Having two people making $200ish and wanting an expensive home life can be really hard, because you have enough money but underestimate the outsourcing needed for labor and the cost of that outsourcing is really high.
Anonymous
Her expectations are so massively out of whack for her current situation


Yeah...that's why she said it's something she wants in the future. It is easier to afford nice things with two incomes. It's out of whack on a single income but for two professionals? Nah.

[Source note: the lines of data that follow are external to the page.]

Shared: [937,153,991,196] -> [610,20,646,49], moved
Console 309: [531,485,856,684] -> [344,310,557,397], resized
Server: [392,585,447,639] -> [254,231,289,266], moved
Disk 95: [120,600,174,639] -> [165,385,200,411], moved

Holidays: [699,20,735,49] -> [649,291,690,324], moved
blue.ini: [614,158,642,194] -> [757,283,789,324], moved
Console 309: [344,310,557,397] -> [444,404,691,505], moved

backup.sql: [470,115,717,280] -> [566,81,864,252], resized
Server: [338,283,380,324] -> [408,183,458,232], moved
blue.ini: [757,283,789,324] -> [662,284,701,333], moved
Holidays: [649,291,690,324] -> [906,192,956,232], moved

Also how much do you think nurses make lol. I work in hospital administration and have almost ten years of experience - our first year nurses make about the same as me, plus starting bonus and other incentives. Depending on how old she is, she's likely making six figures.
Anonymous
I think dating has changed for men and what they have to do to be successful has evolved. In my mind the perfect storm of things have overlapped creating the current dating market:

1. Women don’t need man any more. They’re often higher educated, invest more in themselves and have higher aspirations than the average male.

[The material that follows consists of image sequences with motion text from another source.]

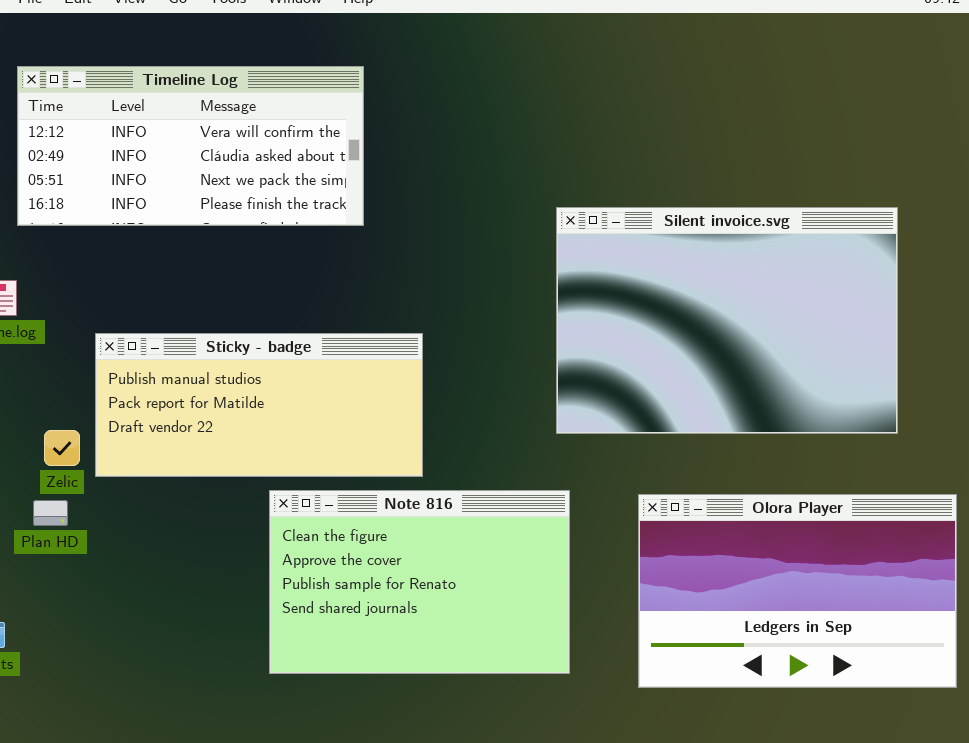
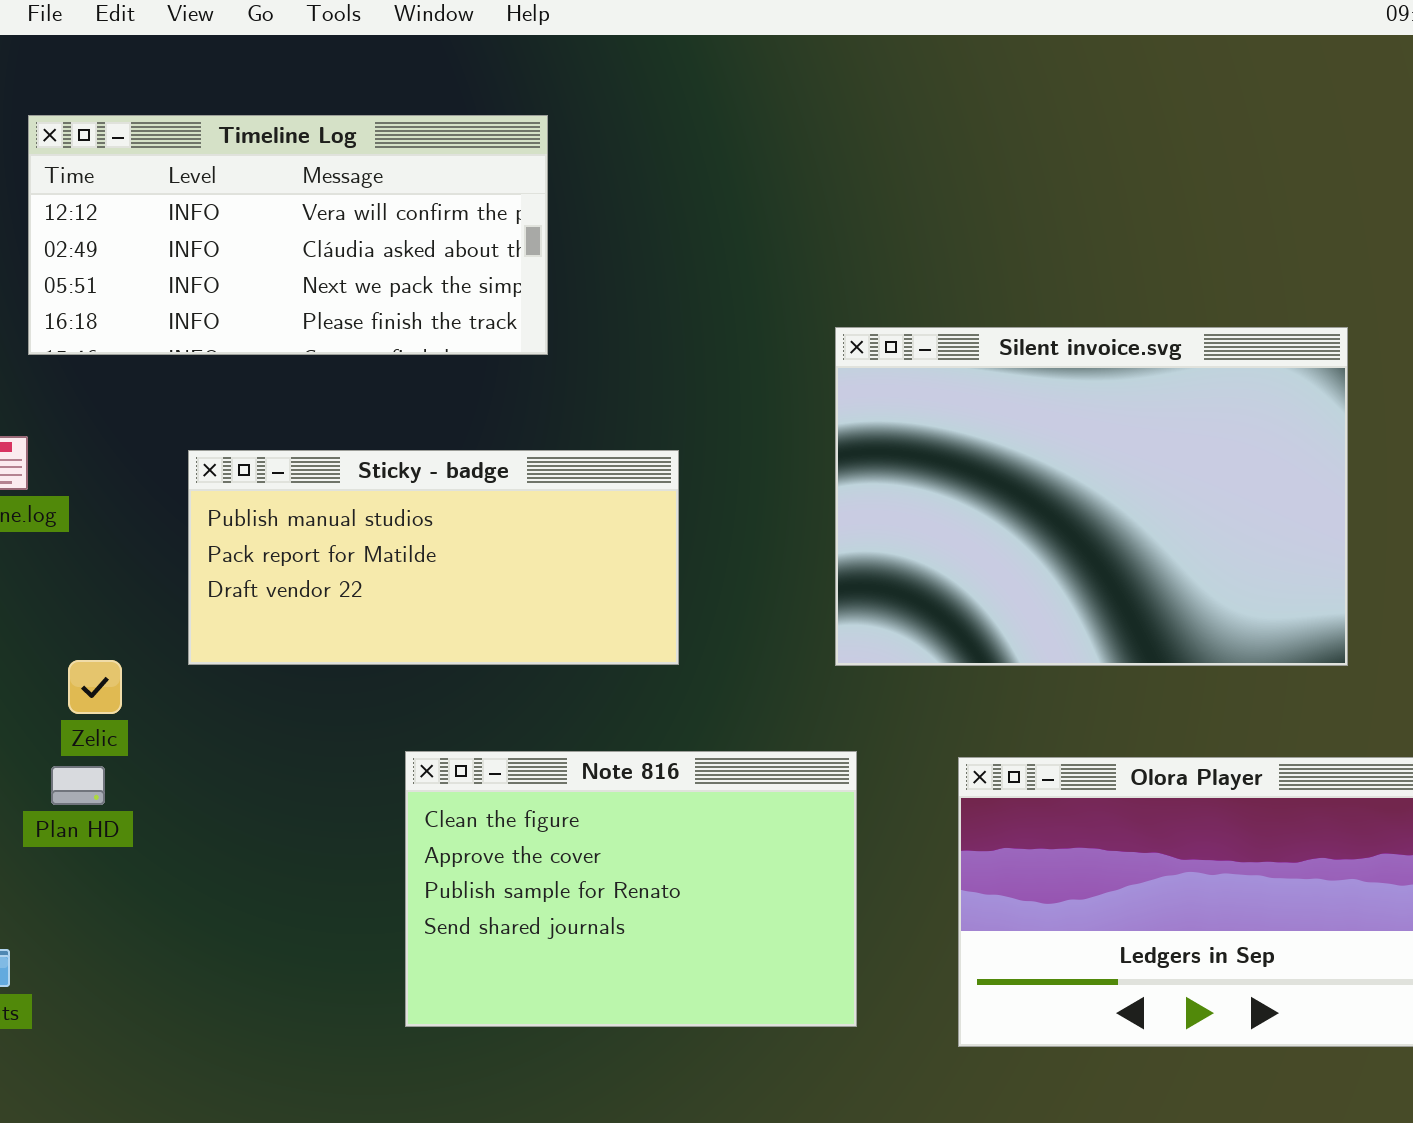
Sticky - badge: [95,333,423,477] -> [188,450,679,665], moved

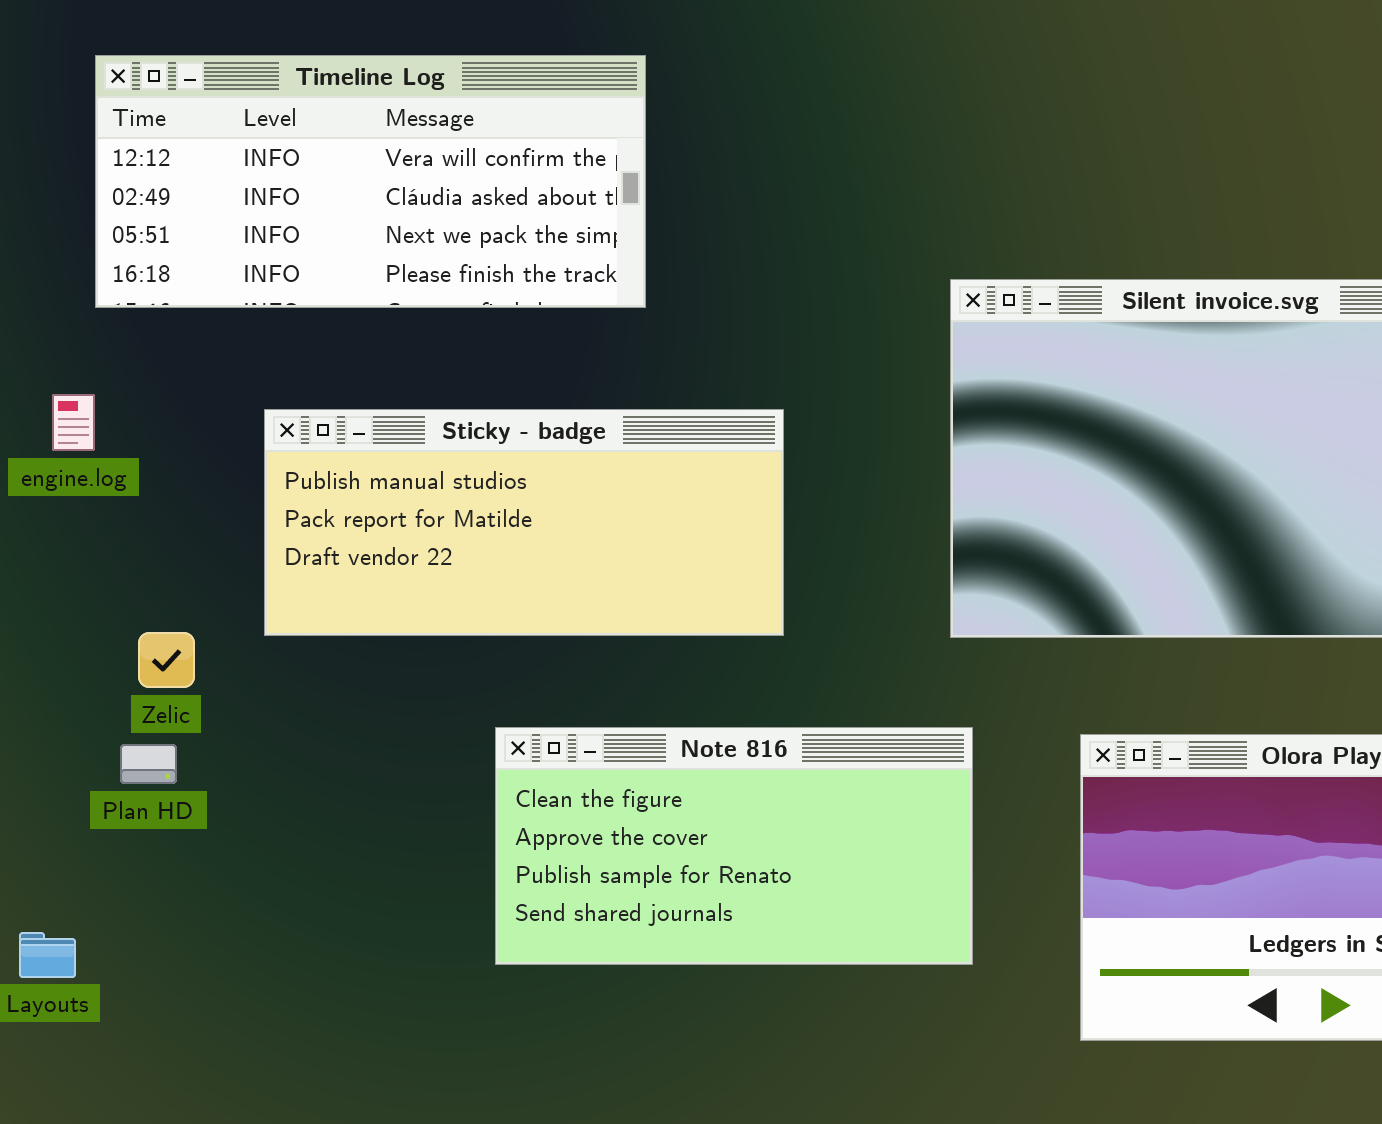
Note 816: [405,751,857,1027] -> [495,727,973,965], resized

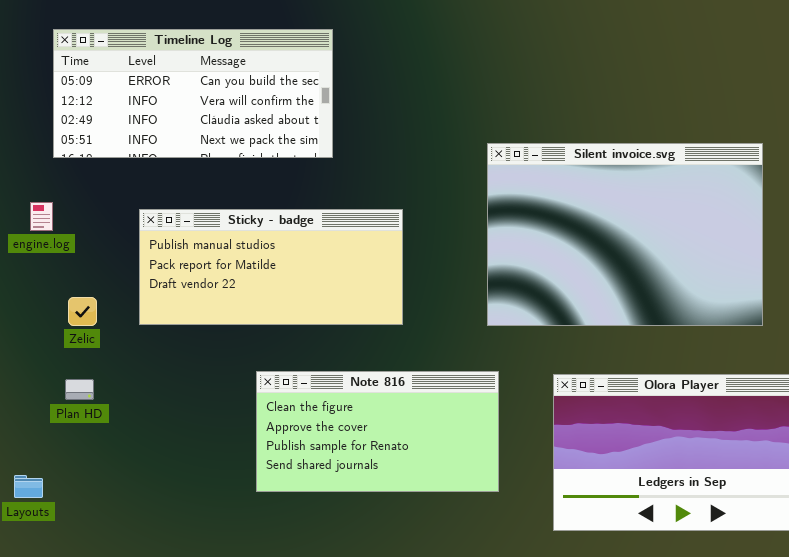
Timeline Log: [95,55,646,308] -> [53,29,333,158], scrolled up 1 row
Zelic: [138,632,195,688] -> [68,297,97,326], moved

2. The obesity epidemic has greatly impacted the number of people that both sexes are actually, physically attracted to and want to date.

3. Women have always been the gate keepers for sex and online dating has created a “kid in a candy store” effect where they can literally order a hot guy like a pizza and have him show up at her door within 30 minutes. Much like pizza - its not always good, but there’s no need to sleep with an average schlub that they’re not attracted to. Not feeling like Italian tonight? Maybe they’ll try a different experience. Lol.

As a guy, I’ve thought about what I would do to approach today’s dating market if I were single. A couple ideas come to mind:

1. I’d invest in myself in the same way a lot of women do - lotsa time in the gym, improve my interpersonal skills, travel, work on my career and self growth etc. Basically, I’d have something to offer.

2. I wouldn’t participate in online dating. I’d talk to people and socialize wherever I went and meet someone face to face.

Anonymous
Just here and wondering why people on this thread, esp OP, seem to want to denigrate nursing as a career? Weird.

The nurses I know have lots of options and are paid really well.